Abstraction, precision and rigour make modern science an essential contributor to technical and social progress. These qualities, however, often go hand in hand with a tendency towards hyper-specialisation. The exchange of ideas between seemingly far apart fields, but increasingly also between neighbouring disciplines, suffers in consequence.
Our research intends to counter this tendency. Through highly interdisciplinary ways of thinking and working that are not aligned on traditional scientific taxonomy, we link seemingly unconnected ideas, exploit similarities, and connect strengths.
New applications of quantum computing must be identified by determining sweet spots for their beneficial application. Boundary conditions and constraints of the system/use-case. There is no benefit from the application of quantum computing for the sake of using the technology; research must be goal-oriented and result-oriented. Use-case and application must be first-class ingredients of a research effort.

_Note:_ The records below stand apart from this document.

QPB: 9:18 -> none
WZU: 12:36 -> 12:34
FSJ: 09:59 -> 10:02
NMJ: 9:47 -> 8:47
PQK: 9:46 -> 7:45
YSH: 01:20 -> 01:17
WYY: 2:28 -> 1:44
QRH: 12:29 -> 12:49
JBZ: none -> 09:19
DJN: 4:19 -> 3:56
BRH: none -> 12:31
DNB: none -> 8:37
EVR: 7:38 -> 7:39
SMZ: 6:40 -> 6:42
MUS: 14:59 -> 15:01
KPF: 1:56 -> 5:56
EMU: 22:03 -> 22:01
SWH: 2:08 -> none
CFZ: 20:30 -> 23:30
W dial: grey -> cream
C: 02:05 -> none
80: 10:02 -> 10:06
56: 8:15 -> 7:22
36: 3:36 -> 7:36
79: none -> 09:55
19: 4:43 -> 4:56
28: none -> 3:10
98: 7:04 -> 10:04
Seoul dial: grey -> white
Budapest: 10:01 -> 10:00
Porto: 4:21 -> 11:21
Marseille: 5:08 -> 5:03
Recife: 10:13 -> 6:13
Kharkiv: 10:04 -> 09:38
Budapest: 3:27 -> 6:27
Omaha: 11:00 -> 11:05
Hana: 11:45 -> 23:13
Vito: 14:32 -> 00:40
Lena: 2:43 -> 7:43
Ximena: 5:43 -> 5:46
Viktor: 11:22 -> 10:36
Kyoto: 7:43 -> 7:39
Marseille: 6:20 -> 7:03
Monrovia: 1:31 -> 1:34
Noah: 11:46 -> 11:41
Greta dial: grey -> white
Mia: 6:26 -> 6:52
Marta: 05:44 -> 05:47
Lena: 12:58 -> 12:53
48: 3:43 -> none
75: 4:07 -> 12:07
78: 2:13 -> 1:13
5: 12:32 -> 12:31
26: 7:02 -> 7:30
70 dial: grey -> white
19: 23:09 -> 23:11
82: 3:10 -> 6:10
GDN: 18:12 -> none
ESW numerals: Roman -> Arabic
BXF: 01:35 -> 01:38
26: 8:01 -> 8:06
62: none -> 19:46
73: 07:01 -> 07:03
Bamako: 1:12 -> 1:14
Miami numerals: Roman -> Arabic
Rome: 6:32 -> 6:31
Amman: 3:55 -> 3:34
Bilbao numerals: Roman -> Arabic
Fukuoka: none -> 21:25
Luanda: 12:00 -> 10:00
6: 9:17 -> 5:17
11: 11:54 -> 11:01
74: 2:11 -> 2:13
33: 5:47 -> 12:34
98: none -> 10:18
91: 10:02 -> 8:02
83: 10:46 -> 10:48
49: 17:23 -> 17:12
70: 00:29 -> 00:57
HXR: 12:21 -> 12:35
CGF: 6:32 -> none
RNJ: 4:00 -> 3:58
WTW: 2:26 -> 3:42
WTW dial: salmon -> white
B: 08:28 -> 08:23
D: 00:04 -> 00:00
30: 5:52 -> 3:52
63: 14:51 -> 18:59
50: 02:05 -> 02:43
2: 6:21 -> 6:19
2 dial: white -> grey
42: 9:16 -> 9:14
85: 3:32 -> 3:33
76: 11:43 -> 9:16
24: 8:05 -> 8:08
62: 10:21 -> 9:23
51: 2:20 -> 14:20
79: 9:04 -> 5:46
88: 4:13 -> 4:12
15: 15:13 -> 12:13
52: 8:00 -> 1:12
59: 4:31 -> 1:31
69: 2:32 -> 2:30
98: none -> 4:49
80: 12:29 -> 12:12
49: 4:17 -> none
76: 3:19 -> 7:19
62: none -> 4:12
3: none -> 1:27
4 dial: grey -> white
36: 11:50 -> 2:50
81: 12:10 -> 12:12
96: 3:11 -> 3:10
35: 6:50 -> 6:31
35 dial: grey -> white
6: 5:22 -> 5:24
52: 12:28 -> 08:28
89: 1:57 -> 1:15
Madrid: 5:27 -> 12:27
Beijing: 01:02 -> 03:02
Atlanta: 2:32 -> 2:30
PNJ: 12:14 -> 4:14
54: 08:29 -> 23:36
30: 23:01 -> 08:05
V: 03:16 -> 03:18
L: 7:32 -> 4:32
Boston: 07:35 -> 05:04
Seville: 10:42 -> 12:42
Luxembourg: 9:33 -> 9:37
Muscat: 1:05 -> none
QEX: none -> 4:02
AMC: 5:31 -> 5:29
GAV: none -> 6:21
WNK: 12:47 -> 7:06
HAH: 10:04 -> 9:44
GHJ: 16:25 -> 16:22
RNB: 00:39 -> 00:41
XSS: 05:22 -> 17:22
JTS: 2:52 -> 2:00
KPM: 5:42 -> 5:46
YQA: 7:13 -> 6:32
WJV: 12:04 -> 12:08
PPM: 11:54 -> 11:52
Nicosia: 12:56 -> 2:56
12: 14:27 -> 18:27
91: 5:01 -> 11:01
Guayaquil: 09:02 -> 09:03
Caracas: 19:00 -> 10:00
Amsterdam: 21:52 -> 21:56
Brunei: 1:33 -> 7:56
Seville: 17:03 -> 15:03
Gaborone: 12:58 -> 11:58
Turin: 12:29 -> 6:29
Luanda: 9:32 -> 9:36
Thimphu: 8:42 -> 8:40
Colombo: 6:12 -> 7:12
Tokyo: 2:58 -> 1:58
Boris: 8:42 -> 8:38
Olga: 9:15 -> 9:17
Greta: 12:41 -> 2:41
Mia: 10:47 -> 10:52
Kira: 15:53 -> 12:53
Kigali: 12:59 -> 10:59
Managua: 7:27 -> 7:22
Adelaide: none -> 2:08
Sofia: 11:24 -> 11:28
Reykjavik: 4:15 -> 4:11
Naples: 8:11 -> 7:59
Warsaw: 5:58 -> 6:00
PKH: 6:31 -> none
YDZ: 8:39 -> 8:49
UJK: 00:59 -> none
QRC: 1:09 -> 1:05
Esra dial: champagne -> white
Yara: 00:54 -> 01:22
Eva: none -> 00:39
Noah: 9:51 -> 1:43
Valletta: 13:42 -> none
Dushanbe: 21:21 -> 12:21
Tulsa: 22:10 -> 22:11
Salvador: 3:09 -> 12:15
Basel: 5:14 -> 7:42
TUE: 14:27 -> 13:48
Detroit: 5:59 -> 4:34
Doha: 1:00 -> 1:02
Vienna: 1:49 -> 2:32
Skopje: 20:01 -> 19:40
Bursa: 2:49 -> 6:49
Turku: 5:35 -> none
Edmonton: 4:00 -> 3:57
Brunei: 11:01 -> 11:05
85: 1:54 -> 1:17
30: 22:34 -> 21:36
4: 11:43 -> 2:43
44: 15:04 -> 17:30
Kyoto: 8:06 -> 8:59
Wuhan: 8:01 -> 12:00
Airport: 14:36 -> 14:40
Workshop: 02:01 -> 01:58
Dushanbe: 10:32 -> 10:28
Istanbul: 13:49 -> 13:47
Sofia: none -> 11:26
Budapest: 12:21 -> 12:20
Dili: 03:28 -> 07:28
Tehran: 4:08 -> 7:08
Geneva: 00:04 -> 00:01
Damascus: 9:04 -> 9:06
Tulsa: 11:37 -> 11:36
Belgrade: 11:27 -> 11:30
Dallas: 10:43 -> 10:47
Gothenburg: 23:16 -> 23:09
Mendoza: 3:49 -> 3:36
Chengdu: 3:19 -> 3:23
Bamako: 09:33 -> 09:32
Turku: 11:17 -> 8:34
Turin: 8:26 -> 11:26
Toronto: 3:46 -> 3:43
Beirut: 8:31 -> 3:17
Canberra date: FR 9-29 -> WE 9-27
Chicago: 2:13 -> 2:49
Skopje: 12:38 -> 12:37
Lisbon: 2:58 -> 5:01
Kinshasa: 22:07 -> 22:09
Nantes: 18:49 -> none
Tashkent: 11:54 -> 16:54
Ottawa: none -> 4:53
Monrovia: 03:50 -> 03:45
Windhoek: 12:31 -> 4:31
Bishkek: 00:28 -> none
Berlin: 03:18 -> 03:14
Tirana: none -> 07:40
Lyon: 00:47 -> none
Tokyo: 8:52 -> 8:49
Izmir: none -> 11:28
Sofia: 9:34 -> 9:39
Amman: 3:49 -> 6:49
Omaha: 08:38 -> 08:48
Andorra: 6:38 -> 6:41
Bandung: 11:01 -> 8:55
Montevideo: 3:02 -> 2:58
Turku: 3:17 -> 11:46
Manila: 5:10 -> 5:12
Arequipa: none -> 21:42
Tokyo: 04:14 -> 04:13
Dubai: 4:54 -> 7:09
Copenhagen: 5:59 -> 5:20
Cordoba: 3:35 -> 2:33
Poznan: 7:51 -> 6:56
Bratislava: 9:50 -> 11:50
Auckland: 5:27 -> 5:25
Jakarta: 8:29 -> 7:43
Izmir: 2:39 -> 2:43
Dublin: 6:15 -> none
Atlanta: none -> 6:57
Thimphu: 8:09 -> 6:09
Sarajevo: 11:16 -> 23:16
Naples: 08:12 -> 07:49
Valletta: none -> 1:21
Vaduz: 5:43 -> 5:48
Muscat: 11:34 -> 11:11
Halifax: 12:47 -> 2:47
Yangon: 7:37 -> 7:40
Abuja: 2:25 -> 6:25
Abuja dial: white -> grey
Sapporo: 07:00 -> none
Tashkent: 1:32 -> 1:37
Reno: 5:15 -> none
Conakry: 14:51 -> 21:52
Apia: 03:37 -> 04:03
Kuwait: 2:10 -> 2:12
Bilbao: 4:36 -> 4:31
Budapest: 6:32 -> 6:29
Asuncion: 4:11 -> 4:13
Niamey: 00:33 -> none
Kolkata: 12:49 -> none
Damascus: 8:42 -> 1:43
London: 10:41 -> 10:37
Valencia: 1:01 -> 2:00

Quantum processing units will become part of complex, software intensive systems, yet it will not be possible, unlike with classical CPUs, to abstract most of their individual characteristics and assume uniform future hardware fully accessible via generic interfaces. To retain the strengths of decades of engineering progress and insights, QPU-extended systems should be based on open components are extended and modified by vertical, cross-cutting and carefully engineered changes throughout the entire software stack, using architectural co-design/ to account for peculiarities of hardware and software.
Building software-intensive, quantum augmented systems is a socio-technical challenge. Software-intensive systems are among the most complex engineering artefacts created by humans, and complexity arises from the interaction of thousands of developers, and from interrelations between tens of thousands of technical artefacts. State and evolution of these systems must be understood. Based on prior research that has established deep quantitative insights based on statistical modelling and network science, these insights must be extended to quantum software and systems engineering.